Депресняк, шипя, носился вокруг. Кошмарная двуглавая собака не лаяла, не прыгала, а спокойно следила за котом. Рассчитывала длину цепи. Экономила смертоносные усилия. Здраво оценив свои шансы, Депресняк сделал вид, что сегодня он добрый. Напоследок пронесся над головами клацнувшего зубами пса и вернулся на плечо к хозяйке.
– Правильно, не обижай маленьких! – сказала Даф.
Улита остановилась и, осмотревшись, повернула из тихого переулочка, по которому они до сих пор шли, на довольно широкую улицу.
– Кажется, нам туда! Может, конечно, и не туда, но здесь нам точно нечего делать! – заявила она.
Широкая улица имела с переулками мало общего. Жилые дома на ней практически отсутствовали. С одной стороны тянулись лавки, ресторанчики и всевозможные увеселительные заведения, с другой же – на них укоризненно взирали здания лысегорского магоуправления. Однако укор укором, а ясно было, что чиновникам бегать недалеко.
На бревенчатой стене военной комендатуры висел громадный плакат. На плакате был изображен бравый молодой человек с темными усиками. Небрежно закинув на плечо сглаздамат, он сурово грозил зрителю пальцем, на котором поблескивал магический перстень.
Крупная надпись на плакате вопрошала:
...«Ты записался в боевые маги?
Помни: родина ждет тебя ежедневно —
от полуночи до первых петухов».
На другой стороне – прямо напротив комендатуры – изрешеченные искрами стены игрового клуба наскоро забивались свежими досками. На деревянном щите белой краской с подтеками было написано:
...«Напоминаем, что игра в „Искрос-страйк“ проводится каждую нечетную пятницу
ровно в полночь. Все приходят
со своим оружием. Трупы самовывозятся
до рассвета».
– Не желаешь поиграть? – поинтересовался Чимоданов, обращаясь к Зудуке.
Монстр подпрыгивал у него на шее, вертел головой и таращился во все глаза. Мефодию показалось, что он, как губка, жадно набирается вредительского опыта.
Посреди улицы лежала безголовая рыбина, по которой ползали мухи. Мошкин наклонился к ней, удивленный, что нет запаха. Он сделал шагов десять – и тут только запах гниения настиг его и бесцеремонно втиснулся в ноздри. Евгеша обернулся и увидел, как два чумазых карапуза лет пяти-шести, выглядывая из щели в заборе, дразнясь, утаскивают рыбину за привязанную к хвосту веревку.
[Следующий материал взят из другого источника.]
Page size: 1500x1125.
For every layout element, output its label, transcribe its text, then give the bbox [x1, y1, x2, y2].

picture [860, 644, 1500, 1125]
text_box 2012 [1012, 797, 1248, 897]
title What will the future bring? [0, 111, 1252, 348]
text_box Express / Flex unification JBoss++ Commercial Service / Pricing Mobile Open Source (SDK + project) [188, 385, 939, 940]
– Мертвяк! Мертвяк! Догони! – кричали они Мошкину.
Евгеша в испуге повернулся к Улите. Карапузы, вообразив, что он гонится за ними, прыснули через забор и скрылись огородами.
– Расслабься ты! Обознались. С кем не бывает. Они на эту рыбу мертвяка ловили! – улыбаясь, сказала Мошкину ведьма.
– На рыбу? Как?
– Да очень просто. Мертвяки всегда идут на запах тухлятины. Дети подманивают его дохлой рыбой или кошкой, а затем удирают, таща ее за веревку. Мертвяк гонится за ними. Забавно?
Евгеша испуганно посмотрел на нее.
– Мне не н-нравится! И игра не нравится, и тут не нравится, – нервно сказал он.
– Ты просто чайник! Ничего не понимаешь! Это как очень громкая музыка: чтобы стало клево, к ней надо привыкнуть! – возразила Ната.
– Вот-вот! Подчеркиваю: тут очень даже мило! – согласился Чимоданов.
Мефодий хлопнул себя по груди и раздавил крупного насосавшегося комара. На рубашке тотчас возникло большое кровавое пятно, точно от укола шпагой.
– Летают тут, гадики! Вампирят мою первую положительную! – сказал он с негодованием.